The resolution cites the city’s adoption of an Equity Agenda that includes the goal of ensuring equitable transit and mobility for residents and the Richmond 300 Plan that defines equitable transportation as “prioritizing the movement of people over the movement of vehicles through a safe, reliable, equitable, and sustainable transportation network.”

In June 2023, Shawn Soares, a Richmond resident, VCU student, and member of the Virginia Young Democrats, was killed when a speeding driver drove onto a sidewalk and fatally struck him in Monroe Ward. “As a committee, we are overwhelmingly united in our call for the city to take bold steps to prevent needless pedestrian deaths and injuries,” said Andrew “Gumby” Breton, Chair of RCDC. “As we approach our local elections, we urge the Mayor, Council, and all candidates for local office to join us in calling for the creation of a Department of Transportation to address this urgent crisis.”

The resolution calls for a coordinated approach to transportation planning and infrastructure development, emphasizing interventions that prioritize human safety over vehicle speed. Tara FitzPatrick, a committee member and local pedestrian advocate, says the formation of a Department of Transportation cannot come soon enough. “When you take a look at the data, it’s clear we have a serious problem that’s only getting worse,” FitzPatrick said. “The city has made some improvements, but it’s simply not enough to adequately address the scale of this crisis. Having a dedicated department focused on these issues would make a huge difference. Without a more focused approach, we are only going to see more senseless tragedy.”

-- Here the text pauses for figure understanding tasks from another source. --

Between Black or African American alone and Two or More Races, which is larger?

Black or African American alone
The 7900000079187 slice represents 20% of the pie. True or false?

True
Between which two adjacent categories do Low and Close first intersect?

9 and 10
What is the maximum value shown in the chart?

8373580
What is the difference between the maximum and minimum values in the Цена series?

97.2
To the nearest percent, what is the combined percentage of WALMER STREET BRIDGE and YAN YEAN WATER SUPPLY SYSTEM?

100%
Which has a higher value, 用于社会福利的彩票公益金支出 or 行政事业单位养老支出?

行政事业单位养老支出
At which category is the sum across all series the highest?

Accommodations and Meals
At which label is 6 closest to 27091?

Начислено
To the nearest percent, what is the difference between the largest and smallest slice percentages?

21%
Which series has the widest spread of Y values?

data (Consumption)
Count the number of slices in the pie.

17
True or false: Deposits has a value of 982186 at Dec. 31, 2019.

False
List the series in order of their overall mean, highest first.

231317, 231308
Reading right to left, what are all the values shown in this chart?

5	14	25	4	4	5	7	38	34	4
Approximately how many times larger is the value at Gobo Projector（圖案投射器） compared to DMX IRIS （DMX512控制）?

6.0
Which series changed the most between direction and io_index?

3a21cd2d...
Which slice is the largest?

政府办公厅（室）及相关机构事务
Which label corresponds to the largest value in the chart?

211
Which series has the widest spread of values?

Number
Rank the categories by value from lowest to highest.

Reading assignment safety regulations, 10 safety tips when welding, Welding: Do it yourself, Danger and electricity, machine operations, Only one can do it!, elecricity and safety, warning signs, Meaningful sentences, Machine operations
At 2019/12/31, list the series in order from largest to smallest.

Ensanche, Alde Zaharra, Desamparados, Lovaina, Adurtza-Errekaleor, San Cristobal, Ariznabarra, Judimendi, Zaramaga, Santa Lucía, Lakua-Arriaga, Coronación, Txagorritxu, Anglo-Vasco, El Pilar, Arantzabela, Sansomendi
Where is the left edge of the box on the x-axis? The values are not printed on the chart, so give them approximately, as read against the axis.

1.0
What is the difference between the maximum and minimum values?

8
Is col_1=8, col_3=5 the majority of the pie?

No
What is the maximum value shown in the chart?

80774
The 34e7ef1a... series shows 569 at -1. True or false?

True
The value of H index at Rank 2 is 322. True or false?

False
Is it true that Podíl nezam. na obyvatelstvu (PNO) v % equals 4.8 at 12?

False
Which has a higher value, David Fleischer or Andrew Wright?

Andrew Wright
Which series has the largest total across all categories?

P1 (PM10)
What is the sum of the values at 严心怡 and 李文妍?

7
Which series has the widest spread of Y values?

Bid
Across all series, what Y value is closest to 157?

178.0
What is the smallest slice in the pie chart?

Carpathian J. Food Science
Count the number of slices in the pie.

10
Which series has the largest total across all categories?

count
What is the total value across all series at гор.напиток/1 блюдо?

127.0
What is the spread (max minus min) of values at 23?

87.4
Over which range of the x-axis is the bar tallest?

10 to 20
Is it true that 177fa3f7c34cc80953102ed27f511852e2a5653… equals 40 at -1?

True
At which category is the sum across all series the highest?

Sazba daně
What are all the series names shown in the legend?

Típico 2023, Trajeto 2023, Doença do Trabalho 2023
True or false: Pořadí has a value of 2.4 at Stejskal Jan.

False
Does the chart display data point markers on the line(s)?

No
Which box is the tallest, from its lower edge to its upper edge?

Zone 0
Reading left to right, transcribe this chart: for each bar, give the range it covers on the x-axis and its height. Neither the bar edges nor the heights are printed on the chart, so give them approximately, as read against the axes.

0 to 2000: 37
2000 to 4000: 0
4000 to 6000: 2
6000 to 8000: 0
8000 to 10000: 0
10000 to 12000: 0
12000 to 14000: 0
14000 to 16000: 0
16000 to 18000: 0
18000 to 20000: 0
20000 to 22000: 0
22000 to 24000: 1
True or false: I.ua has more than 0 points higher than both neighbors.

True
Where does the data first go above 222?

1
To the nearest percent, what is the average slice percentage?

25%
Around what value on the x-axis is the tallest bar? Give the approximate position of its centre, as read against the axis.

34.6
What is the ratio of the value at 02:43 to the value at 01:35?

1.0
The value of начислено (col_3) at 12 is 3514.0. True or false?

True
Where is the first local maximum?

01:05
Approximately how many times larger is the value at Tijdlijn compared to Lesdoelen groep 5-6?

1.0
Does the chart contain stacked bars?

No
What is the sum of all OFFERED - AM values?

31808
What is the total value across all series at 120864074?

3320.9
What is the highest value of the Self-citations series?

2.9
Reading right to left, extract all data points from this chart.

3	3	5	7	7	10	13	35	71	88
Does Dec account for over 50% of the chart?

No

Tavarris Spinks, committee member, advocate, and former candidate for city council, says disparities across communities must also play a central role in the city’s strategy. “Black and brown communities, particularly in Southside, are seeing disproportionate rates of pedestrian deaths and injuries because of a lack of even the most basic pedestrian infrastructure like sidewalks,” Spinks said. “Our city government has made a commitment to taking an equitable approach to policymaking, and sidewalks are absolutely an equity issue.”

Breton hopes candidates will take note of the committee’s overwhelming support for the creation of a DOT. “Our committee has made our position on this issue crystal clear,” Breton said. “And we hope candidates take this into consideration as they campaign to earn the votes of Richmonders.”